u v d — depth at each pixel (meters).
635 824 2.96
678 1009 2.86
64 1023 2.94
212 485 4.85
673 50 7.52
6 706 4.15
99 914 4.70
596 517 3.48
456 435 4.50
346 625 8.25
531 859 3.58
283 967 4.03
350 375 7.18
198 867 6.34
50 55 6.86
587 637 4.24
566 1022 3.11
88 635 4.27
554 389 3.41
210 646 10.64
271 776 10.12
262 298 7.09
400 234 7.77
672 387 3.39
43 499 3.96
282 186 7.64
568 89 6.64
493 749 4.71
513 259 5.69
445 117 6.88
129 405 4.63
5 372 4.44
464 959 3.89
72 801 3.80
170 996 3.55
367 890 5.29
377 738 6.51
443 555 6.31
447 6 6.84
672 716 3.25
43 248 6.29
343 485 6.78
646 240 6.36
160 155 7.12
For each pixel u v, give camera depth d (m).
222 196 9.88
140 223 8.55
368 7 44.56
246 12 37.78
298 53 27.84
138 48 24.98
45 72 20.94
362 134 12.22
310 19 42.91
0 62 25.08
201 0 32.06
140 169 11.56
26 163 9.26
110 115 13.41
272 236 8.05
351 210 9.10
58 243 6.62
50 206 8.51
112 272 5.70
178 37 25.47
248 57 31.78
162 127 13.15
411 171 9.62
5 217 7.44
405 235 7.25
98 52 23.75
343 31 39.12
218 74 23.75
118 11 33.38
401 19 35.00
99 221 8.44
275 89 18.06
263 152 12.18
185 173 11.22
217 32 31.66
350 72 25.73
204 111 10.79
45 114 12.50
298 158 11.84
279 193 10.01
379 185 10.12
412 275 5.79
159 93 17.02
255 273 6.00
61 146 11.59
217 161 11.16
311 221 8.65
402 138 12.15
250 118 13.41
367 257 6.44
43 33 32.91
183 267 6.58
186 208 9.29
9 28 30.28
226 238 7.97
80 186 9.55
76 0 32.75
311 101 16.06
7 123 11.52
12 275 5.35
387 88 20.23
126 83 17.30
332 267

::::

Set each line down exactly, beginning at the one containing "464 959 3.89" and ending at the last line of the material above.

OUTPUT BELOW -
464 959 3.89
72 801 3.80
170 996 3.55
367 890 5.29
377 738 6.51
443 555 6.31
447 6 6.84
672 716 3.25
43 248 6.29
343 485 6.78
646 240 6.36
160 155 7.12
For each pixel u v, give camera depth d (m).
222 196 9.88
140 223 8.55
368 7 44.56
246 12 37.78
298 53 27.84
138 48 24.98
45 72 20.94
362 134 12.22
310 19 42.91
0 62 25.08
201 0 32.06
140 169 11.56
26 163 9.26
110 115 13.41
272 236 8.05
351 210 9.10
58 243 6.62
50 206 8.51
112 272 5.70
178 37 25.47
248 57 31.78
162 127 13.15
411 171 9.62
5 217 7.44
405 235 7.25
98 52 23.75
343 31 39.12
218 74 23.75
118 11 33.38
401 19 35.00
99 221 8.44
275 89 18.06
263 152 12.18
185 173 11.22
217 32 31.66
350 72 25.73
204 111 10.79
45 114 12.50
298 158 11.84
279 193 10.01
379 185 10.12
412 275 5.79
159 93 17.02
255 273 6.00
61 146 11.59
217 161 11.16
311 221 8.65
402 138 12.15
250 118 13.41
367 257 6.44
43 33 32.91
183 267 6.58
186 208 9.29
9 28 30.28
226 238 7.97
80 186 9.55
76 0 32.75
311 101 16.06
7 123 11.52
12 275 5.35
387 88 20.23
126 83 17.30
332 267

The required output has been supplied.